At this early stage of the scheme, we think it’s premature to draw any conclusions on rising notification rates. The rate may change significantly as companies and agencies come to grips with their obligations and what does and doesn’t need to be reported.

Teach your children staff well

59% of breaches this quarter were identified as being caused by malicious or criminal attacks. The vast majority (68%) of attacks were cyber incidents and, of those, over three quarters related to lost or stolen credentials. This includes attacks based on phishing, malware, and social engineering. Brute force attacks also featured significantly.

We think that the obvious conclusion here is that there’s an opportunity to significantly reduce the attack surface by training your staff to better protect their credentials.
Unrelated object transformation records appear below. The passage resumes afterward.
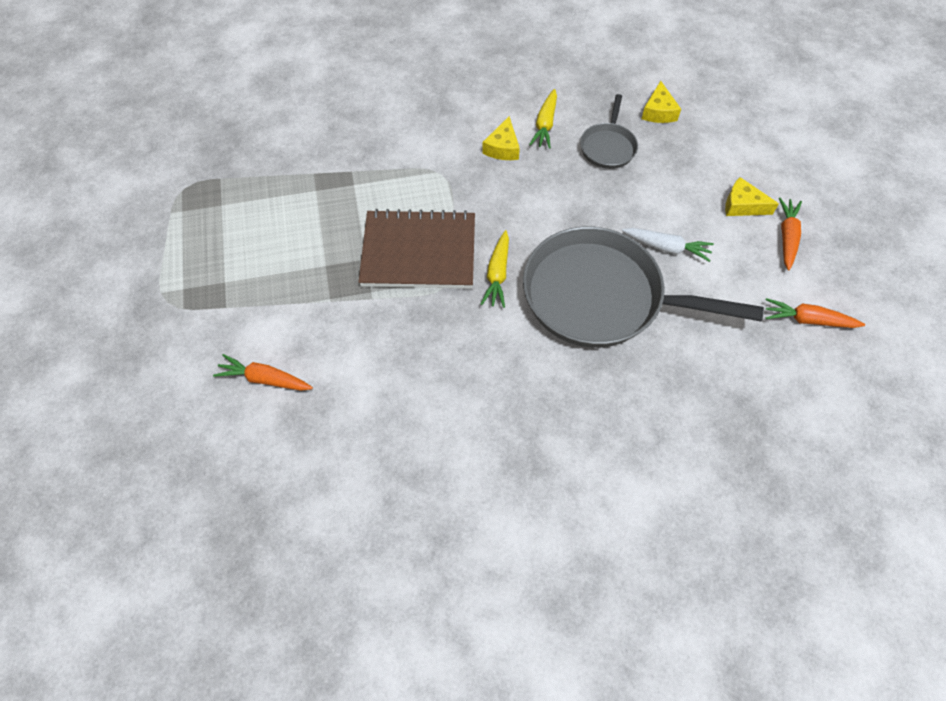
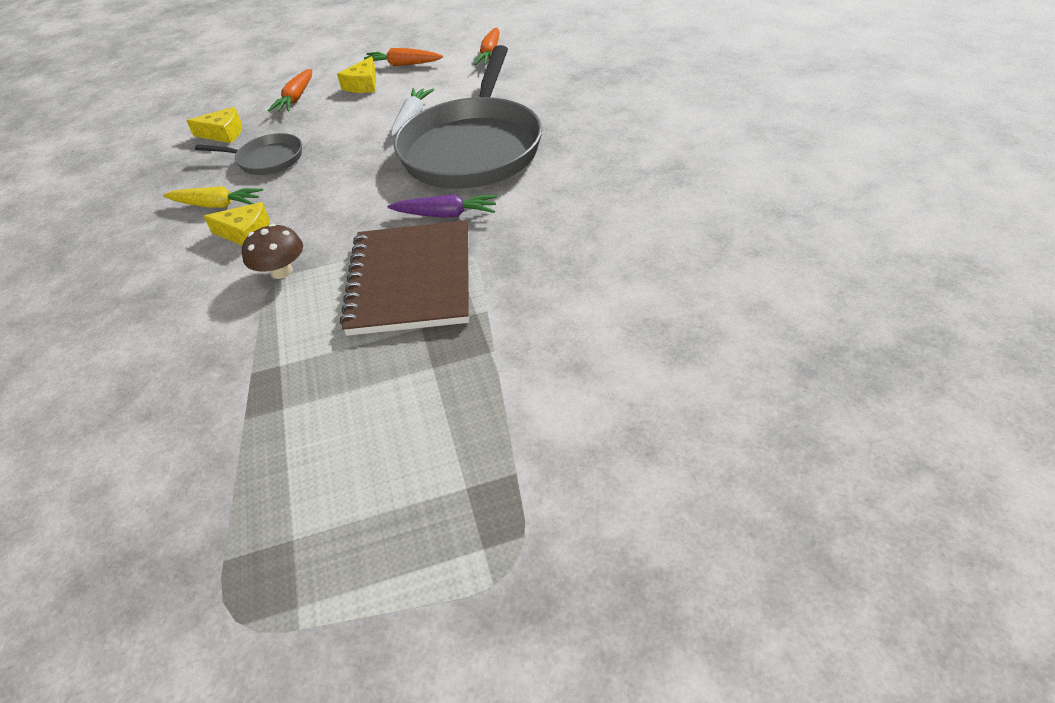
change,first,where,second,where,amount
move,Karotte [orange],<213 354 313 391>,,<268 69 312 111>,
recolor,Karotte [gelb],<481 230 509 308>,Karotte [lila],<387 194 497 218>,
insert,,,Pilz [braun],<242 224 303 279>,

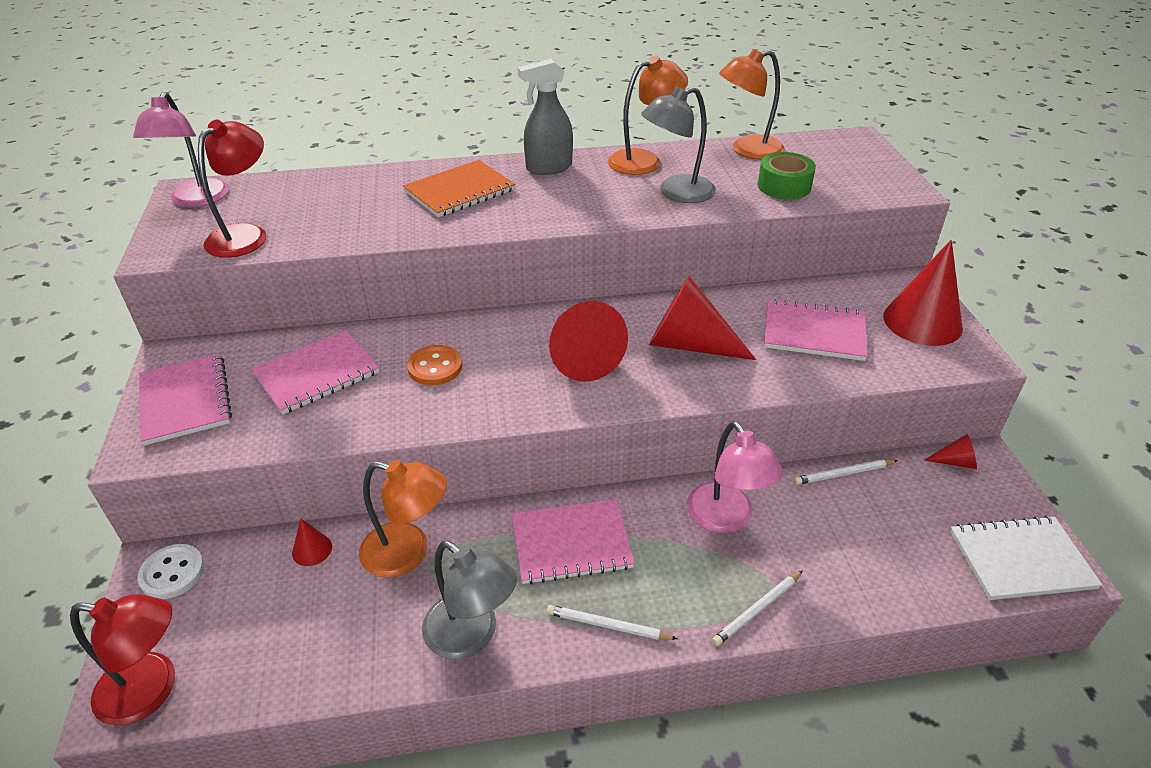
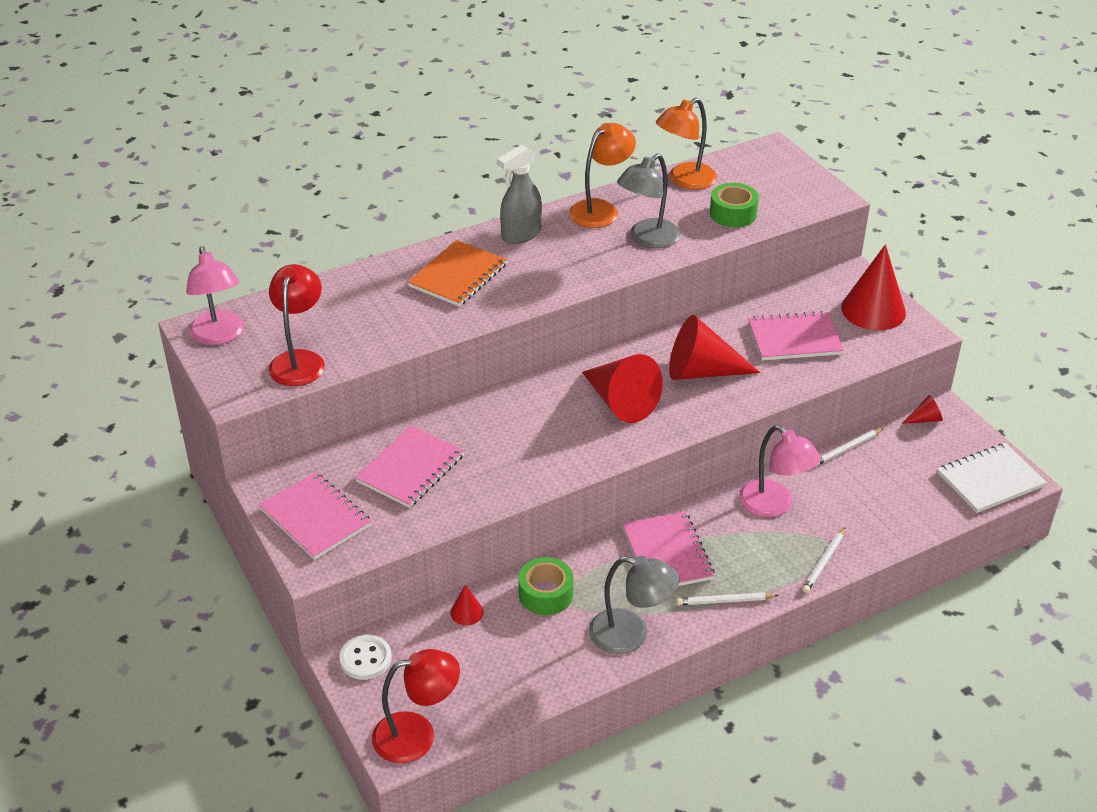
change,first,where,second,where,amount
replace,Lampe [orange],<359 460 447 578>,Klebeband [grün],<518 557 573 615>,
delete,Knopf [orange],<407 345 462 385>,,,
rotate,Notizbuch [rosa],<512 499 635 584>,,<623 511 715 586>,75 degrees counterclockwise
For example, teach them how to recognise phishing attempts, run drills, and enforce regular password changes.

There are also some system issues that could be addressed, such as multi-factor authentication, enforcing complex password requirements, and implementing rate limiting on credential submissions to prevent brute force attacks.

To err is human

Human error accounted for 36% of breaches this quarter. It was the leading cause in the first quarterly report, but again, there are a number of factors that could have caused this shift.

Notably, over half of the breaches caused by human error were scenarios in which personal information was sent to the wrong person – by email, mail, post, messenger pigeon or what have you, but especially email (29 notifications). Again, this suggests a prime opportunity to reduce your risk by training your staff. For example, it appears that at least 7 people this quarter didn’t know (or forgot) how to use the BCC/Blind Carbon Copy function in their email.

People make mistakes. And we know this, so it’s a known risk. We should be designing processes and systems to limit that risk, such as systems to prevent mistakes in addressing.

Doctors and bankers and super, oh my!

Much ink has been spilt over information governance in the health and finance sectors recently, and those sectors accounted for more notifications than any other this quarter (49 and 36 notifications respectively). These are pretty massive industry sectors – healthcare alone accounts for 13.5% of jobs in Australia – so scale is likely affecting the high number of notifications. Anyway, the OAIC has helpfully provided industry level breakdowns for each of them.

In the finance sector (including superannuation providers), human error accounted for 50% of all breaches, and malicious attacks for 47%. Interestingly, in the finance sector almost all the malicious attacks were based on lost or stolen credentials, so we’re back to staff training as a key step to reduce risk.

Bucking the trend, human error accounted for almost two thirds of breaches in the health sector – clearly there’s some work to be done in that sector in terms of processes and staff training. Of the breaches caused by the malicious attacks, 45% were theft of physical documents or devices. This isn’t particularly surprising, as it can be challenging for small medical practices that make up a large part of the sector to provide high levels of physical security. It’s important to note that these notifications only came from private health care providers – public providers are covered under state-based privacy legislation. Also, these statistics don’t cover notifications relating to the My Health Records system – the OAIC reports on those numbers separately in its annual report. So these stats don’t offer a full picture of the Australian health industry as a whole.

All in all, this quarter’s NDB scheme report contains some interesting insights, but as agencies and organisations become more familiar with the scheme (and continue to build their privacy maturity), we may see things shift a bit. Only time will tell.